■ Work to complete ■
Quote the following lines verbatim, preserving every character.
-- Start Data shown --
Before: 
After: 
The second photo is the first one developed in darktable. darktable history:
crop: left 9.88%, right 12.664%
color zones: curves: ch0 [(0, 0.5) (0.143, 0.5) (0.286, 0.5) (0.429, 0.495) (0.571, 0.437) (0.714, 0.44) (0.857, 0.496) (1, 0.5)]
-- End Data shown --
■ Solution to this task ■
Before: 
After: 
The second photo is the first one developed in darktable. darktable history:
crop: left 9.88%, right 12.664%
color zones: curves: ch0 [(0, 0.5) (0.143, 0.5) (0.286, 0.5) (0.429, 0.495) (0.571, 0.437) (0.714, 0.44) (0.857, 0.496) (1, 0.5)]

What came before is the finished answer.